**Your assignment**
Please change "Powered by" to "Built with" in the data from its first line up to and including the line with "不允许打开的权限位组成的。". Return only those lines, with everything else left as it is.

=== Excerpted data ===

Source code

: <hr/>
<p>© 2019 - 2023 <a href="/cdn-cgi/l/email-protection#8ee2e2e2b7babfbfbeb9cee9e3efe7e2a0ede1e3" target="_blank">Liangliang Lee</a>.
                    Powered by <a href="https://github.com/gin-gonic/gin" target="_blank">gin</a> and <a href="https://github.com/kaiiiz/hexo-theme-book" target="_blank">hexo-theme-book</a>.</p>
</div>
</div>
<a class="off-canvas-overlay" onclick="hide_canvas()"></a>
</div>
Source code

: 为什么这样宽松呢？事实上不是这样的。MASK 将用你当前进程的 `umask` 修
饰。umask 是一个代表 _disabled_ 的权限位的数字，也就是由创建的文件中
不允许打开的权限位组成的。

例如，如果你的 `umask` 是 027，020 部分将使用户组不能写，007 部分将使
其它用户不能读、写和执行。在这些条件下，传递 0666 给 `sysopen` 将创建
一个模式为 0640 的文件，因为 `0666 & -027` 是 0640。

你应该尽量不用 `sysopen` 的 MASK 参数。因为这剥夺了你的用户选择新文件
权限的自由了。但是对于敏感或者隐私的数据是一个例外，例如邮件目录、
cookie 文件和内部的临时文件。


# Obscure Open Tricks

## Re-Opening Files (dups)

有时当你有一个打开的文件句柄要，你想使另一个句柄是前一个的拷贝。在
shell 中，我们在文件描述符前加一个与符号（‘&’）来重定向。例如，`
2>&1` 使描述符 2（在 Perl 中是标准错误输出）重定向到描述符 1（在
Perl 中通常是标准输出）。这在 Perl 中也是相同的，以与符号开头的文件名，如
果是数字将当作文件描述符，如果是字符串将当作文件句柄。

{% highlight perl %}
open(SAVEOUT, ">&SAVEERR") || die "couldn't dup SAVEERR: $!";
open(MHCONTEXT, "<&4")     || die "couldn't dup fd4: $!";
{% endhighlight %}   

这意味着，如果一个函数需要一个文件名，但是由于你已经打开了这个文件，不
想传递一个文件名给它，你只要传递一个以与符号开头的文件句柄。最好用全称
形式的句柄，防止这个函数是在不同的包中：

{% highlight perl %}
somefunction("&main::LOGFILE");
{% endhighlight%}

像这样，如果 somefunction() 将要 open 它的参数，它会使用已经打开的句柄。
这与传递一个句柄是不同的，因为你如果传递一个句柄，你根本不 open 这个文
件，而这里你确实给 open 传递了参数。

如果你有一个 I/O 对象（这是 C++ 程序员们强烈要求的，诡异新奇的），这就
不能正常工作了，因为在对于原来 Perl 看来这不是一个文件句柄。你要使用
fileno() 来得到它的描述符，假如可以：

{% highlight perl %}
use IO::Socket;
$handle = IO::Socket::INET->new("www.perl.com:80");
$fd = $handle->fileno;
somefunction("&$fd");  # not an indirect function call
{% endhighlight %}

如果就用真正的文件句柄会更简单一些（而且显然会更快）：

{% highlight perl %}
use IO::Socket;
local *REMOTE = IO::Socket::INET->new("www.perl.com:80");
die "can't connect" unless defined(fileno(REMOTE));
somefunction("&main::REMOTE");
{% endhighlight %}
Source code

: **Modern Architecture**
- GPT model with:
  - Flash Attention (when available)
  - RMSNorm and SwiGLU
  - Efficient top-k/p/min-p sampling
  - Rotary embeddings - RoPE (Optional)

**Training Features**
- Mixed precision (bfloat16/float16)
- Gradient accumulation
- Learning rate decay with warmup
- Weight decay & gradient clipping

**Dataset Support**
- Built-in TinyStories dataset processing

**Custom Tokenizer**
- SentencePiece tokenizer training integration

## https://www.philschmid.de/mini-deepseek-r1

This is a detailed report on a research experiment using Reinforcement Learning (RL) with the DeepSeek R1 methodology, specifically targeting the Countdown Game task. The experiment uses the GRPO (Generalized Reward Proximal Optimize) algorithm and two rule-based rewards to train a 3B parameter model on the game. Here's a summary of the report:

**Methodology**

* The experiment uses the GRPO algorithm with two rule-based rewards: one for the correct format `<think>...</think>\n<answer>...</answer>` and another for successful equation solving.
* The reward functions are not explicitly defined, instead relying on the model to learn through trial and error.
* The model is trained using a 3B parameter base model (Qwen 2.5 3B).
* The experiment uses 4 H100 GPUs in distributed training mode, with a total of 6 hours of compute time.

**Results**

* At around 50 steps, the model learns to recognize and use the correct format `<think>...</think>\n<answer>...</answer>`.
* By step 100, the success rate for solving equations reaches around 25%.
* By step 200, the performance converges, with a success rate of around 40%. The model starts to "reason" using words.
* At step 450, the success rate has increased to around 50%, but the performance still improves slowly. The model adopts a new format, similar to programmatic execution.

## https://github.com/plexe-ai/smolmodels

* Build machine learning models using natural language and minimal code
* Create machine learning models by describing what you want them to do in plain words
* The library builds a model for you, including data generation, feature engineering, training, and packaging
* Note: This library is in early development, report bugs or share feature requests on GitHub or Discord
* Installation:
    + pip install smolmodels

===

**Reply**
Source code

: <hr/>
<p>© 2019 - 2023 <a href="/cdn-cgi/l/email-protection#8ee2e2e2b7babfbfbeb9cee9e3efe7e2a0ede1e3" target="_blank">Liangliang Lee</a>.
                    Built with <a href="https://github.com/gin-gonic/gin" target="_blank">gin</a> and <a href="https://github.com/kaiiiz/hexo-theme-book" target="_blank">hexo-theme-book</a>.</p>
</div>
</div>
<a class="off-canvas-overlay" onclick="hide_canvas()"></a>
</div>
Source code

: 为什么这样宽松呢？事实上不是这样的。MASK 将用你当前进程的 `umask` 修
饰。umask 是一个代表 _disabled_ 的权限位的数字，也就是由创建的文件中
不允许打开的权限位组成的。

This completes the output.